■ Required work: Collect every line in the listing below that contains the word "הגבר".

■ Material provided:
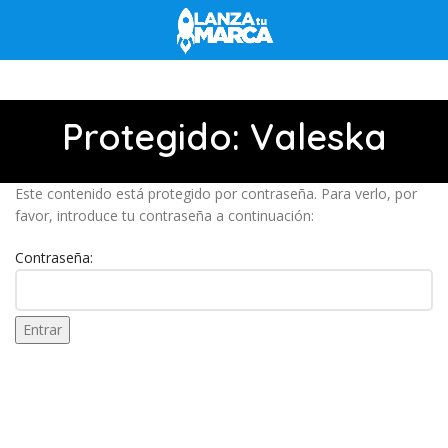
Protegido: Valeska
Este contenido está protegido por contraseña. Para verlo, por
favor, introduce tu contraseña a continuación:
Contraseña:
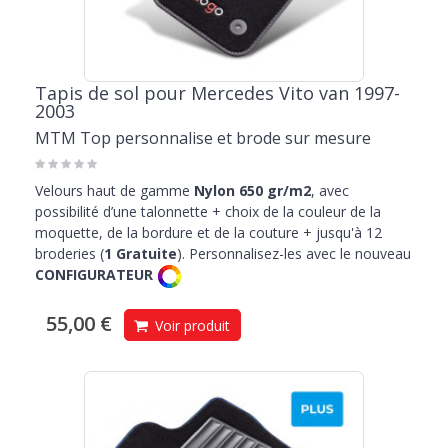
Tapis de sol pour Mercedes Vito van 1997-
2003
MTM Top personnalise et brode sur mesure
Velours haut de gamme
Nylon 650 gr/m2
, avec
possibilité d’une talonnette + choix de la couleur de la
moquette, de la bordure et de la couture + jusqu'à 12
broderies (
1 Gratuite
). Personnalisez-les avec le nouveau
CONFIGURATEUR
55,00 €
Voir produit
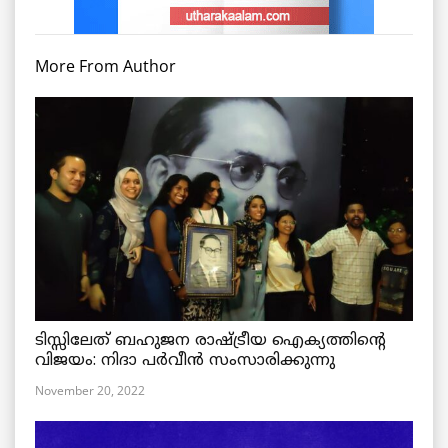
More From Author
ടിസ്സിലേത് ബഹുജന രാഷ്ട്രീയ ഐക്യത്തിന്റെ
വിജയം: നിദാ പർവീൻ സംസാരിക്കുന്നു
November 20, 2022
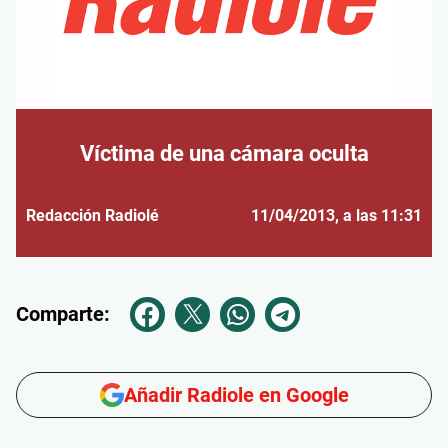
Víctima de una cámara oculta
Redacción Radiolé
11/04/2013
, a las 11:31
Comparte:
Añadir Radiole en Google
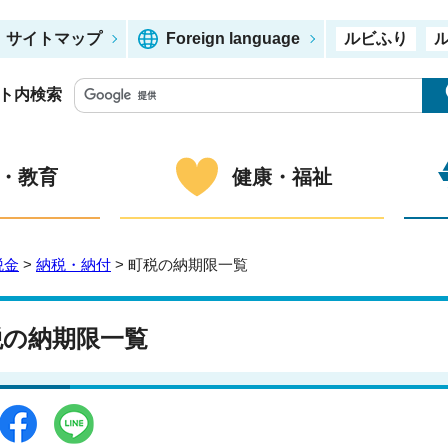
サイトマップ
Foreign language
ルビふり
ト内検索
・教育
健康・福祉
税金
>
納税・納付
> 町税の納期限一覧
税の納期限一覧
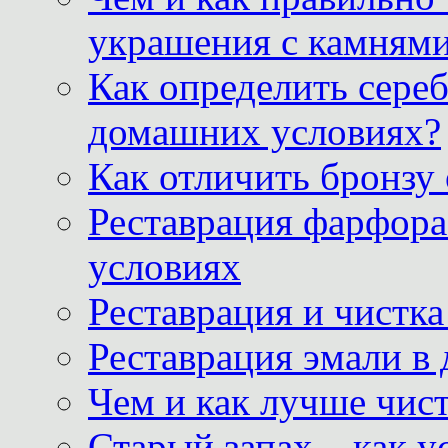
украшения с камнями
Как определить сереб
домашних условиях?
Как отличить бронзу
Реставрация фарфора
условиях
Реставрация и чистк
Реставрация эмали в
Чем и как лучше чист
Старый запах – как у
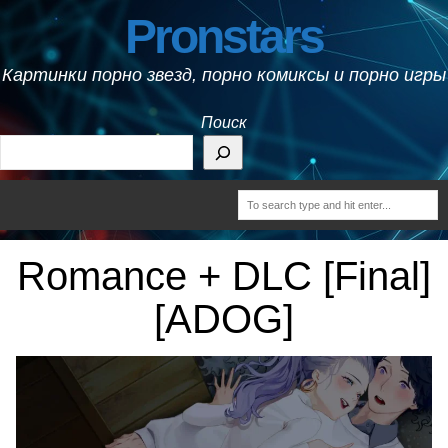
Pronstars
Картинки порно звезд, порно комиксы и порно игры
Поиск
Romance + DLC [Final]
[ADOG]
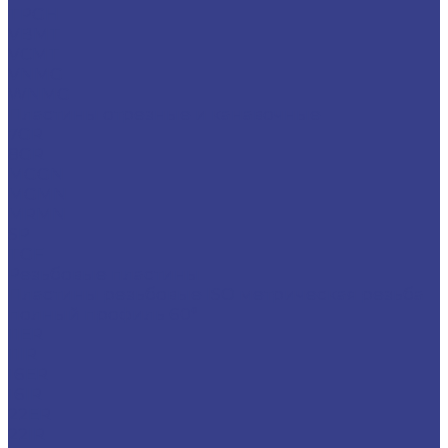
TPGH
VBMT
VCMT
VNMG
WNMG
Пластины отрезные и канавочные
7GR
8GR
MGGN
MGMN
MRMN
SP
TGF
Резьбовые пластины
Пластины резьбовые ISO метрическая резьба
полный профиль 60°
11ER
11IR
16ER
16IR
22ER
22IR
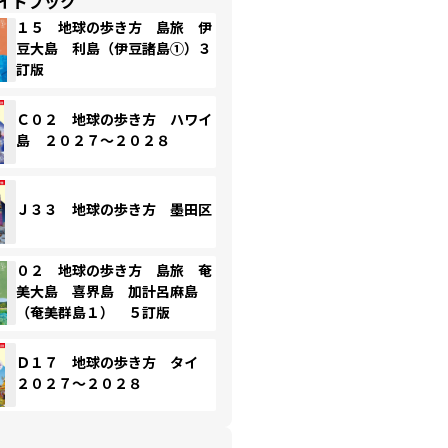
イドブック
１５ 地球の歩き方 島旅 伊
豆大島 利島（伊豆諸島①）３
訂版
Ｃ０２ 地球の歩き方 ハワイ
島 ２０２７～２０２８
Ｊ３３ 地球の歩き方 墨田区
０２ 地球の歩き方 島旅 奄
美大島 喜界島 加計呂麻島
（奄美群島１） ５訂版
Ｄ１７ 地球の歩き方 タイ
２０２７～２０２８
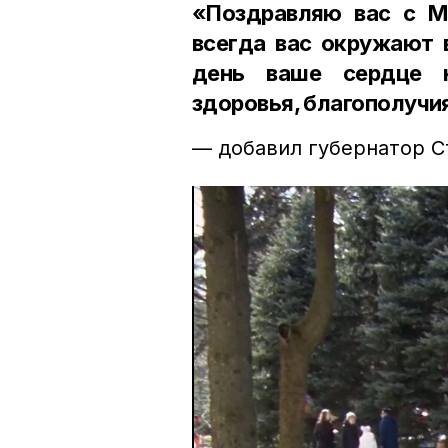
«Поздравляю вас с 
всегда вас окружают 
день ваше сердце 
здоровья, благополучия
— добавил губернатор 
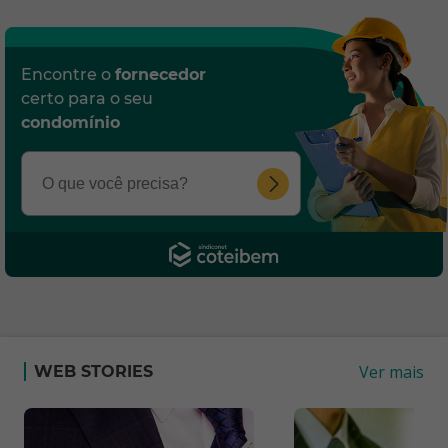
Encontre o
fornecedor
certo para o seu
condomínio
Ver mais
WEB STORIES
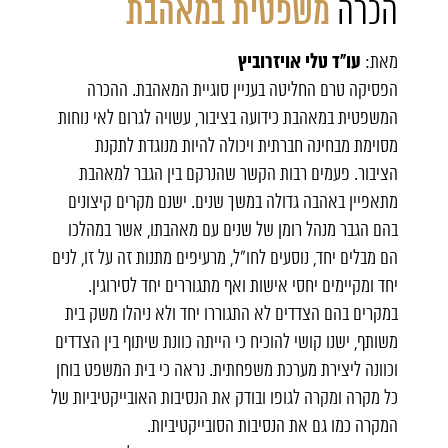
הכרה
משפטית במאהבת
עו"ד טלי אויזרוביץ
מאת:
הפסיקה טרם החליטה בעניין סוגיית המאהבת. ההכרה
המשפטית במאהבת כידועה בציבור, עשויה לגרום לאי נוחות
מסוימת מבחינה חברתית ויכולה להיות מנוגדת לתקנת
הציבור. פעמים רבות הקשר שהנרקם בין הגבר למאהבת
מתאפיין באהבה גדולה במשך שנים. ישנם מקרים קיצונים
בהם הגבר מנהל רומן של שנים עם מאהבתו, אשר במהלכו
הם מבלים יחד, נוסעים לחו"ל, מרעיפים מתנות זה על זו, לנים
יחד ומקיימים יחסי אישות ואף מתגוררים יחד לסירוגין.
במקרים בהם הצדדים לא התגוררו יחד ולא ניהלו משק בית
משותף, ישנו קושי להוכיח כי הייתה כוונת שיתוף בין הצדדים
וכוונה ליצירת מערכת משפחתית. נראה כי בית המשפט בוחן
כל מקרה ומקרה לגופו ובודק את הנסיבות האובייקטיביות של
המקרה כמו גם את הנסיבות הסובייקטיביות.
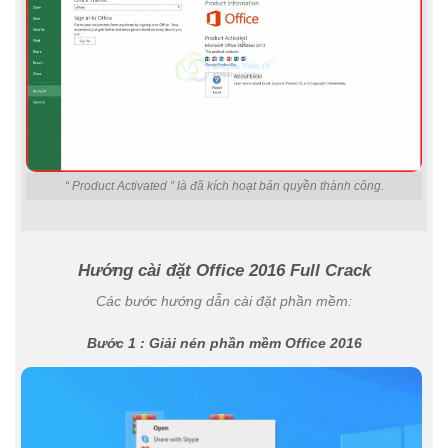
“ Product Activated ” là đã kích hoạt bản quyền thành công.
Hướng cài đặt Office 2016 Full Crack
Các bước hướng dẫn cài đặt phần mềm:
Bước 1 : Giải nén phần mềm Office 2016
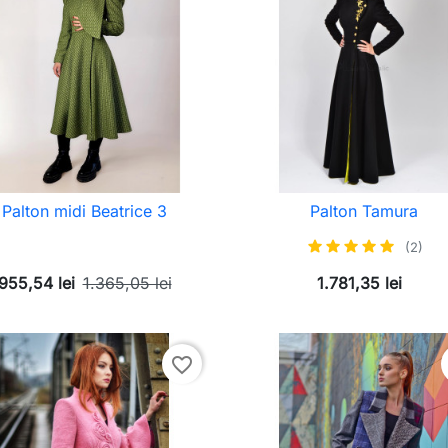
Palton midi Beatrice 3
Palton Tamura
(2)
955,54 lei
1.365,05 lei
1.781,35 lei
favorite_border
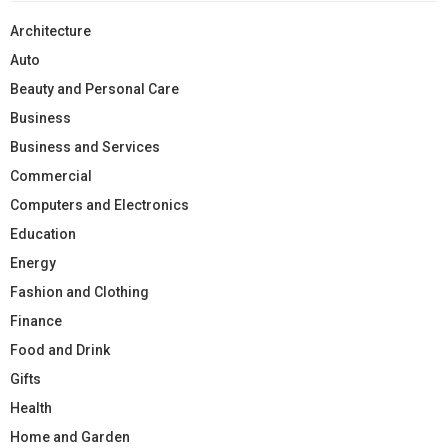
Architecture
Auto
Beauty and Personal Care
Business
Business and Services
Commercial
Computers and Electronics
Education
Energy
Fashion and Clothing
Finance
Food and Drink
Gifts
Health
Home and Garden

■ Task response:
הציבור. פעמים רבות הקשר שהנרקם בין הגבר למאהבת
בהם הגבר מנהל רומן של שנים עם מאהבתו, אשר במהלכו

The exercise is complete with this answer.